Texas Legislature passes sweeping election bill

Credit: CBSNews
Credit: CBSNews

▶ Watch Video: Texas Legislature passes sweeping election bill

The Texas Legislature sent a sweeping Republican-backed election bill to Governor Greg Abbott’s desk on Tuesday, ending a months-long standoff with Democrats, who tried to defeat the effort in two separate walkouts

The Texas House passed the bill, SB 1, 80-41 last week and on Tuesday, the Texas Senate passed it 18-13. The votes were nearly along party lines. Abbott has said that he looks forward to signing the bill.

“Senate Bill 1 will solidify trust and confidence in the outcome of our elections by making it easier to vote and harder to cheat. I look forward to signing Senate Bill 1 into law, ensuring election integrity in Texas,” Abbott said in a statement.

Republicans have argued that the bill is  designed to clamp down on any fraud in elections and shore up voter confidence. 

“How much fraud is okay? None. How much suppression is okay? None,” said Republican state Senator Bryan Hughes. “That’s why Senate Bill 1 makes it easy to vote and hard to cheat.”

Democrats, who have fiercely opposed the Republican-backed election proposals, have alleged the bill may make it harder for minority or disabled voters to cast ballots and are predicated on the false premise of widespread voter fraud. House Democrats broke quorum for 38 days this summer to stop the legislature from passing the election bill. 

Texas Legislature Voting Bills
The Texas State Capitol is seen in Austin on Tuesday, June 1, 2021.

Eric Gay / AP

“I worry that this bill is going to take our state down a very dangerous slippery slope. And I think that this narrative is dangerous, this narrative that there’s widespread fraud with no evidence. I think it’s damaging to our democracy,” said Democratic state Senator Cesar Blanco. 

The Texas House passed the bill last Friday after more than 12 hours of debate on Thursday, but Republicans in the state Senate wanted to remove one of the House-passed amendments before sending the bill to Abbott.

That amendment said that people can’t be convicted for voting illegally if they didn’t know they were ineligible to vote. The measure said that a person must know the “particular circumstances” that make them ineligible to vote and “that those circumstances make the person not eligible to vote in the election” in order to secure a conviction. 

Democrats previously pushed for this type of language to be included due to the controversial conviction of Crystal Mason, who is facing five years in prison for casting a provisional ballot in the 2016 election while she was on supervised release. She has said that she did not know that she was ineligible to vote and her case is currently on appeal. 

Hughes said some prosecutors and others were concerned that the amendment may make it harder to prosecute cases of illegal voting. Democrats argued that the amendment would prevent prosecuting people for a mistake. 

The bill also eliminates drive-thru and 24-hour early voting, both of which were widely used in the Houston area last year during the pandemic. It would also expand early voting hours in some smaller and medium-sized counties; add ID requirements for voting by mail; ban officials from sending unsolicited absentee ballots requests; give more powers to partisan poll watchers; and create new rules, with potential criminal penalties, for election workers and people who assist voters. 

“I do believe that many of the changes to our election laws in this bill are not only unnecessary, but are far out of proportion to the level of any actual demonstrated fraud in our voting process,” Democratic state Representative John Turner said. “There are too many provisions in this bill that restrict the ease and availability of voting and too few that expand it.”

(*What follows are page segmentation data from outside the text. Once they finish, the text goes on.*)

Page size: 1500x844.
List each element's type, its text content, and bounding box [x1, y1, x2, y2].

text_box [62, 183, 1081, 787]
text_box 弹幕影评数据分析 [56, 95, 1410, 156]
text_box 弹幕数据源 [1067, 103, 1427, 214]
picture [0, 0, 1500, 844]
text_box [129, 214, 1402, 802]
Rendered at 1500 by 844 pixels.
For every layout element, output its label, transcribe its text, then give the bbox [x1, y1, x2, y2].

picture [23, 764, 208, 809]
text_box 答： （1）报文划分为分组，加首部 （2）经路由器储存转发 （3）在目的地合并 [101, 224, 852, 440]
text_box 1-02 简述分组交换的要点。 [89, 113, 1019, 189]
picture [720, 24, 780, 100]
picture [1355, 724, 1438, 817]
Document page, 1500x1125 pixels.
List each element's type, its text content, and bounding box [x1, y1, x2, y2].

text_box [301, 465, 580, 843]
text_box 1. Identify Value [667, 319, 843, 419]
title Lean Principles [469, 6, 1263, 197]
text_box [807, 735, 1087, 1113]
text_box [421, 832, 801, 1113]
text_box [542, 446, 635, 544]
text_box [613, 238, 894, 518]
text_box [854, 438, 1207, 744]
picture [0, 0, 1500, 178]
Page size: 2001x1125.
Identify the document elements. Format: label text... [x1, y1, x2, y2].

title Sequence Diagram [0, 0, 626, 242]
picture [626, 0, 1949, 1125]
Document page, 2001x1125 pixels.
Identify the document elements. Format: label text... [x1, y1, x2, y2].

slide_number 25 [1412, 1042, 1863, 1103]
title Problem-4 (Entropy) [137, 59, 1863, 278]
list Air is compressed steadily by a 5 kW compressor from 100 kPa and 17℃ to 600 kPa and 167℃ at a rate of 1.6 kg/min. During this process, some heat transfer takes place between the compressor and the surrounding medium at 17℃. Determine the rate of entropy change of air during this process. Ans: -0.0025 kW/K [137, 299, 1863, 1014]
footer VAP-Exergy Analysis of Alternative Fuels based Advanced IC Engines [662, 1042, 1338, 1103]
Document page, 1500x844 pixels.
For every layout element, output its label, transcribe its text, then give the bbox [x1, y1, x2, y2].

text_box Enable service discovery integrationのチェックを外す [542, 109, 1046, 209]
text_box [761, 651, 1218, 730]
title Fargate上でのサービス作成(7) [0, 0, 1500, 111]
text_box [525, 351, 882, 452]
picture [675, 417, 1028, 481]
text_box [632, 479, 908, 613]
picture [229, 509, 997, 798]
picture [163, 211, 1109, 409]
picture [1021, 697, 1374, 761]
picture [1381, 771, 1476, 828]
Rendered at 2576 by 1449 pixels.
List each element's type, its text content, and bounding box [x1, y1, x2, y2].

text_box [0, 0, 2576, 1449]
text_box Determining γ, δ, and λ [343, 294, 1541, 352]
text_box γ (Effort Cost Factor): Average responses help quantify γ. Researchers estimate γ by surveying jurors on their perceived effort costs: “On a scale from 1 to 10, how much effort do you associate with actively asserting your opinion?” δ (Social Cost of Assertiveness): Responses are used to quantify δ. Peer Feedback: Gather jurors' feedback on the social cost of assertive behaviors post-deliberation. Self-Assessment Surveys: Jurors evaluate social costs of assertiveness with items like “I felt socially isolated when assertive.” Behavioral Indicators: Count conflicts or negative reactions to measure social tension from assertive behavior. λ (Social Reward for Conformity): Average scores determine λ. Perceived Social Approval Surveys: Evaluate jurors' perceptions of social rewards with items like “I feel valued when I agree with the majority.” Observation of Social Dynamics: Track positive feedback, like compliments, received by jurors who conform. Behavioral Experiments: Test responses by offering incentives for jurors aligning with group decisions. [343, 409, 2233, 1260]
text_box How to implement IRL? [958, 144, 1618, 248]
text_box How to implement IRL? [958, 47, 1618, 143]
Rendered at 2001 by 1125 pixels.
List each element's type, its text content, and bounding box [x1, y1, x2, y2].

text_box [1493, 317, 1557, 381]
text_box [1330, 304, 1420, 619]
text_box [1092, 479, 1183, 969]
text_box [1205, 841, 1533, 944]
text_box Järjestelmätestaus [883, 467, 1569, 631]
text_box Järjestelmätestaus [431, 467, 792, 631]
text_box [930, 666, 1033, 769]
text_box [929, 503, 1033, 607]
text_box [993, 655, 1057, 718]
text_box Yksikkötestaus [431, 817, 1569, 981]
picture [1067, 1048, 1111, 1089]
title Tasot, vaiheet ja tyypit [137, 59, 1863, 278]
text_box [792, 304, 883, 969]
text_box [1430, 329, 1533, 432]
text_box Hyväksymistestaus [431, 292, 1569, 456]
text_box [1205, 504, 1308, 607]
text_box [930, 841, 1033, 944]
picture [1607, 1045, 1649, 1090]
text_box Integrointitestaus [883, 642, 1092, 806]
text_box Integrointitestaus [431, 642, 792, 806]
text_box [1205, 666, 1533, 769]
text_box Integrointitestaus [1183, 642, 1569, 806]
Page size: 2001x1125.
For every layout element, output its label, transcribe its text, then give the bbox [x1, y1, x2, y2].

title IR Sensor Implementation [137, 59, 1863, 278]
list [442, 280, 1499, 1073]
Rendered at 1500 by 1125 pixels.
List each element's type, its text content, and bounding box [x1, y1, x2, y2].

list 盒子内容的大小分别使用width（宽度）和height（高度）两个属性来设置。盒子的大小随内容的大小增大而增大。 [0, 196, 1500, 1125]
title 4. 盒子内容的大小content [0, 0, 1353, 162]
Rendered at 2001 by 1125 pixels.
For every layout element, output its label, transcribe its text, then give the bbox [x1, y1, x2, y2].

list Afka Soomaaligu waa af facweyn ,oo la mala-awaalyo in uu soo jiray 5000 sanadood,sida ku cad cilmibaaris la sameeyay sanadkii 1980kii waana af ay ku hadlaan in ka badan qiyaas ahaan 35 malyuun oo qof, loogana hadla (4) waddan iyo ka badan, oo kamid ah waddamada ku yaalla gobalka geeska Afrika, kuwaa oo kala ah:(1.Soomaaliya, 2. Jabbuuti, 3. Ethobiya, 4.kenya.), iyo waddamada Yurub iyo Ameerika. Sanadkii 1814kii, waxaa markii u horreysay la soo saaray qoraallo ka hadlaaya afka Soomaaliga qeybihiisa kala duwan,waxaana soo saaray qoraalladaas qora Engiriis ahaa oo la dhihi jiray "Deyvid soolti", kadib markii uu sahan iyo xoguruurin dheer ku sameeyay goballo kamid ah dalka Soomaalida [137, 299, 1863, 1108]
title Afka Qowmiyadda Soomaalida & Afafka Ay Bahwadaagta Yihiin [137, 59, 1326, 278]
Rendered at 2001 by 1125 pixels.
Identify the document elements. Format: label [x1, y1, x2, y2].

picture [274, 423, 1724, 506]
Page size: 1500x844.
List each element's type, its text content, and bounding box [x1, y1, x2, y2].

Texas Democrats staged two separate walkouts to try to kill the bill. During the regular session, Democrats broke quorum during the final hours of the session to defeat a previous election bill

Abbott pledged to call a special session after the election bill failed to pass in the regular session and brought lawmakers back to Austin in July. Several days after the first session gaveled in, more than 50 House Democrats left Texas for Washington, D.C., to deny a quorum. Lawmakers stayed in the nation’s capitol for several weeks and urged Senators to pass federal voting rights legislation

The walkout continued into a second special session, but some Democrats returned to the Capitol earlier this month, ending the Legislature’s stalemate. 

There has been no proof of widespread voter fraud in Texas during the 2020 election. The Houston Chronicle reported in December that Texas Attorney General Ken Paxton’s office spent 22,000 hours investigating voter fraud in 2020 and resolved just 16 minor cases. 

Several other states, including Florida, Georgia and Iowa, have also passed sweeping laws to overhaul their election systems. Democrats, civil rights and voting rights groups have challenged many of the new voting laws in court and lawsuits are expected in Texas.